# Clear Lake Trout



## bbfishbone (May 21, 2006)

Left home @ 8:30, Back by 10:00 with 8 fat trout all 18" to 19" in.
All caught on glo-sassy shad-3" artifical


----------



## kraymond (Aug 12, 2005)

Were you on a lighted pier?


----------



## bbfishbone (May 21, 2006)

[Qfish from shore line throwing under a single light. Privet area highly restricted.--gotta be sneakyUOTE=kraymond]Were you on a lighted pier?[/QUOTE]


----------



## kingalingdingaling (Sep 17, 2005)

in my hole in kemah under the bridge stay out of my spots, I MEAN IT THIEF!!!!!!!!! POTLICKER!!!!!


----------



## galvetraz (Nov 29, 2005)

Nice fish! Icecube coolers rock!


----------



## bbfishbone (May 21, 2006)

[What hole? the bottom is flat here
What bridge? All I see is hiway and who's the thief? Did you buy these flats.I'll gladly move on. I do know other spots just as good.QUOTE=kingalingdingaling]in my hole in kemah under the bridge stay out of my spots, I MEAN IT THIEF!!!!!!!!! POTLICKER!!!!![/QUOTE]


----------



## jabx1962 (Nov 9, 2004)

Tillman Fertitta bought those fllats. He is going to put a Tollbooth on the Clear Creek Bridge just like they have @ San Luis.


----------



## boashna (May 28, 2004)

good job way to go .


----------



## kingalingdingaling (Sep 17, 2005)

just kidding @, nice fish


----------



## bbfishbone (May 21, 2006)

Man King,, Those words;Thief, and potlicker cut to the bone
I'm going to a different spot tonight.
Be happy--catch fish--Happy Thanksgiving


----------



## Dances With Fish (Jul 24, 2006)

Lots of potentials in kemah......Fish that is.....But yes you have to be sneaky:For the fish and the people are both very wary


----------



## bbfishbone (May 21, 2006)

*Once again*

Different fishing spot--same bait--same amount of time


----------



## SCOTT SOKOLY (May 28, 2004)

Ssssssssssssshhhhhhhhhhhhhhhhhhhhhhhhhhhhhhhhhhhhh!!!!!!!!!!!!!!!!

Been Trying To Keep Quiet About That Area Except For The Locals!!!!
I Will Be Hopping The Lights Around The Lake In My Boat This Coming Week! 
But I Do Recognize Those Boards. Is That Underwater Green Light Still Working There?


----------



## bbfishbone (May 21, 2006)

*Clear Lake*

Here it is again


----------



## jbrown (Jan 16, 2006)

jabx1962 said:


> Tillman Fertitta bought those fllats. He is going to put a Tollbooth on the Clear Creek Bridge just like they have @ San Luis.

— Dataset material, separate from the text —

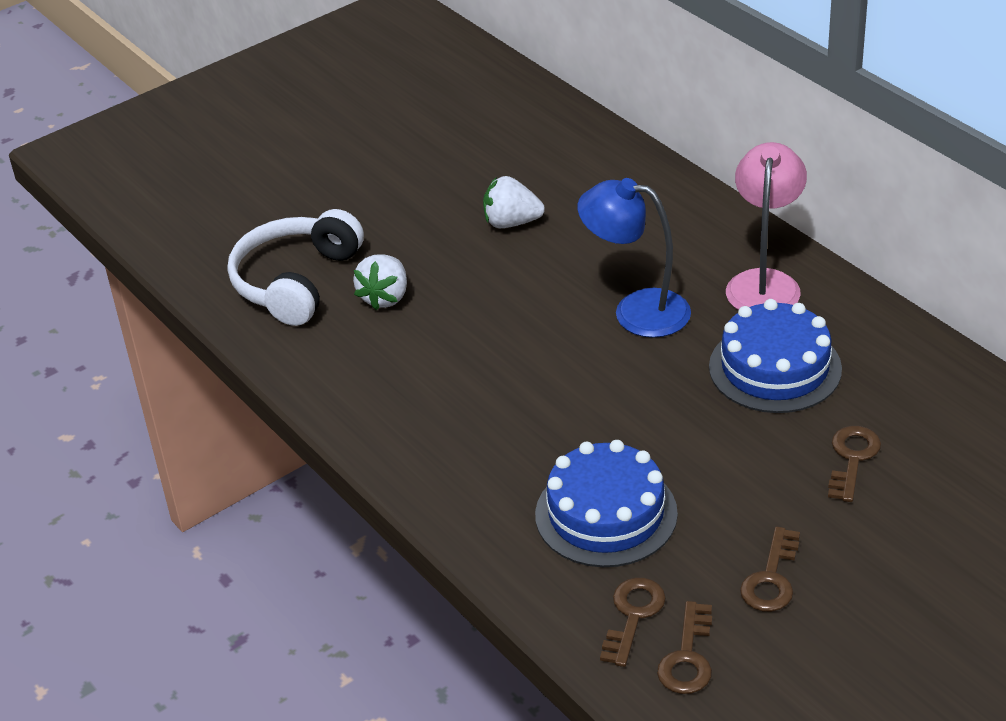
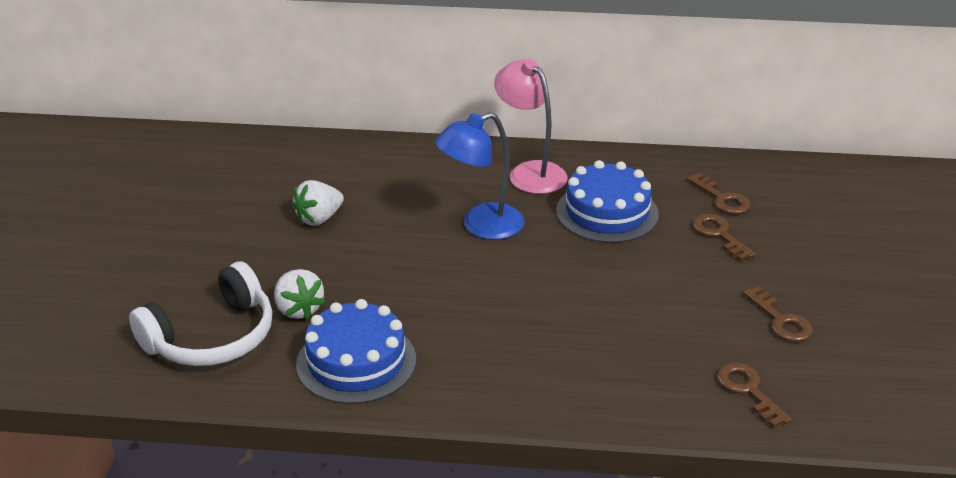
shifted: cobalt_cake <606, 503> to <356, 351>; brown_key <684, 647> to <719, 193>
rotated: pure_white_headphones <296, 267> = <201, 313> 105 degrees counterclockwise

That's funny right there...


----------



## dbarham (Aug 13, 2005)

*what*



jabx1962 said:


> Tillman Fertitta bought those fllats. He is going to put a Tollbooth on the Clear Creek Bridge just like they have @ San Luis.


 he already owns the boardwalk or he might as well!


----------



## boashna (May 28, 2004)

bbfishbone we need a report from you soon, where are you


----------



## Troutslurp (Dec 19, 2004)

*Another Limit*



boashna said:


> bbfishbone we need a report from you soon, where are you


He.s probably back in Tillman's lake catching another limit before Tillman starts taxing those fish.....He owns them dontchaknow!

Slurp


----------



## troutmanmike (Mar 15, 2006)

Great Going!! Did not here from ya!! Its cool i went trout killing anyway!!


----------



## Redfishr (Jul 26, 2004)

Nice mess......


----------